Anspruch auf Behandlung einer chronischen Erkrankung jedenfalls nach § 6 Abs. 1 AsylbLG, wenn andernfalls ein nicht unerhebliches Risiko von Folgeerkrankungen besteht (hier: chronische Hepatitis B).

 

Schlagwörter: D (A), Asylbewerberleistungsgesetz, Leistungen bei Krankheit, Hepatitis B, Krankheit, medizinische Versorgung, chronische Erkrankung, sonstige Leistungen
Normen: SGG § 86b Abs. 2; AsylbLG § 4 Abs. 1; AsylbLG § 6 Abs. 1
Auszüge:

Anspruch auf Behandlung einer chronischen Erkrankung jedenfalls nach § 6 Abs. 1 AsylbLG, wenn andernfalls ein nicht unerhebliches Risiko von Folgeerkrankungen besteht (hier: chronische Hepatitis B).

(Leitsatz der Redaktion)

 

Die zulässige Beschwerde ist begründet. Das Sozialgericht Trier (SG) hat den Antrag auf Erlass einer einstweiligen Anordnung zu Unrecht abgelehnt. Der Antragsteller hat Anspruch darauf, dass der Antragsgegner vorläufig die Kosten der Behandlung mit dem Medikament Lamivudin übernimmt.

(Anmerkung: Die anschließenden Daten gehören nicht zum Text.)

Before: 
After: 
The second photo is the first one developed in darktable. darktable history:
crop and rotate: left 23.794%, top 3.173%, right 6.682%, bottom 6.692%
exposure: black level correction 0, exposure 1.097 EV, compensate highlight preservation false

Die hier gebotene Folgenabwägung rechtfertigt die Verpflichtung des Antragsgegners zur Übernahme der Kosten, die durch die Behandlung des Antragstellers mit dem Medikament Lamivudin entstehen. Sowohl ein Anordnungsanspruch als auch ein Anordnungsgrund sind gegeben. Nach den Feststellungen des Prof. Dr. med. ... leidet der Antragsteller an einer chronischen Hepatitis B mit mittlerer Viruslast und leicht erhöhten Transaminasen. Diese Erkrankung erfordert eine antivirale Therapie mit dem Medikament Lamivudin.

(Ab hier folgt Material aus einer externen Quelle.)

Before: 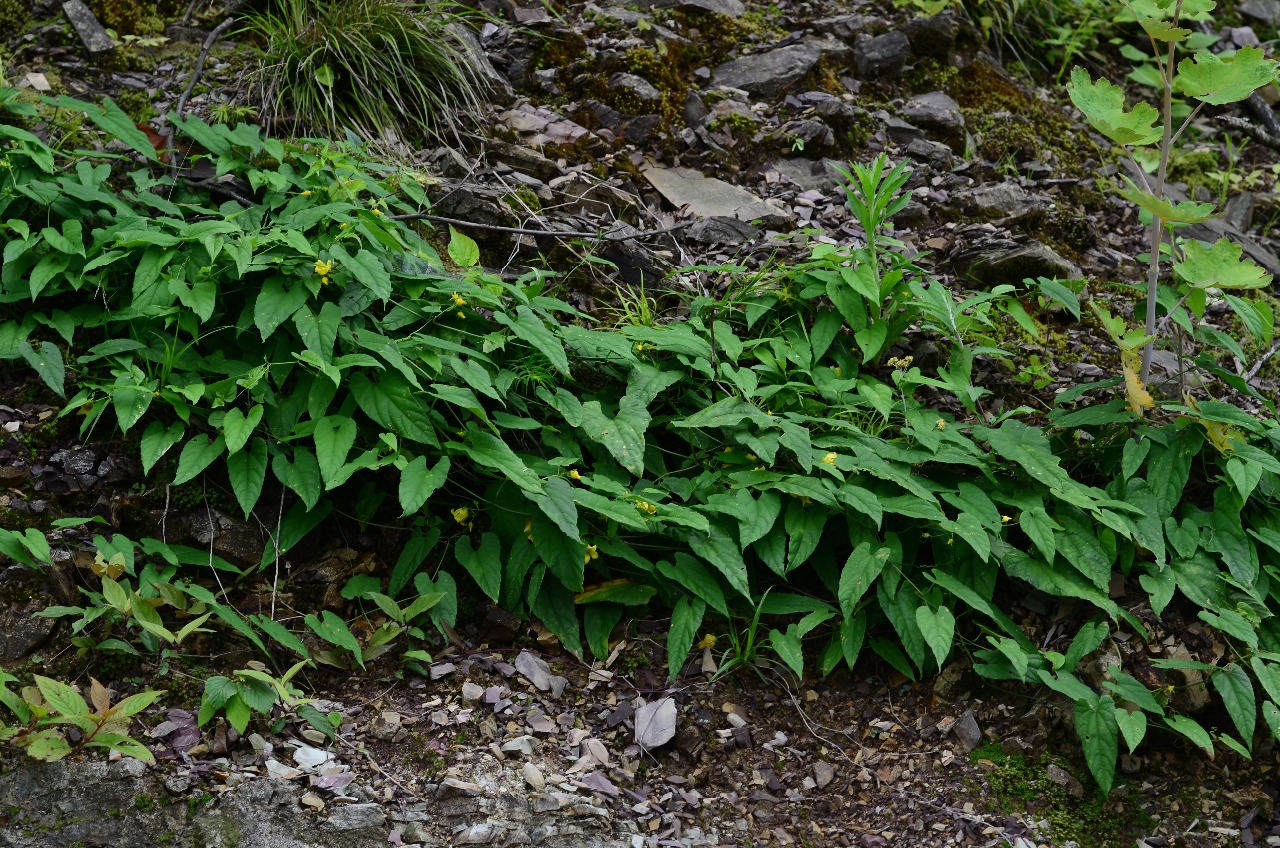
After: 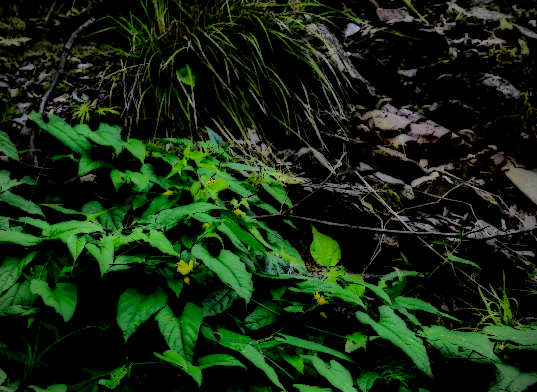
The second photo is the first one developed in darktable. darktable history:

Im Rahmen der Folgenabwägung ist zu berücksichtigen, dass nach den Ausführungen des Gesundheitsamtes des Antragsgegners eine Leberzirrhose oder ein Leberkarzinom als Folge einer chronischen Hepatitis entstehen kann, falls eine entsprechend indizierte Behandlung nicht durchgeführt wird. Dieses Risiko beläuft sich im Falle des Antragstellers auf bis zu 5,5 %. Zudem erhöht die chronische Hepatitis B das Risiko der Erkrankten gegenüber der Normalbevölkerung um 100 % an einem Leberzellkarzinom zu erkranken. Diese nicht zu vernachlässigenden und medizinisch begründeten Risiken begründen einen Anordnungsanspruch des Antragstellers jedenfalls nach § 6 Abs. 1 Asylbewerberleistungsgesetz (AsylbLG). Die Behandlung mit dem geforderten Medikament ist in diesem Sinne zur Sicherung der Gesundheit des Antragstellers gegenwärtig unerlässlich. Es besteht ein nicht unerhebliches Risiko des Antragstellers, ohne eine entsprechende Therapie entweder an einer Leberzirrhose oder einem Leberkarzinom zu erkranken.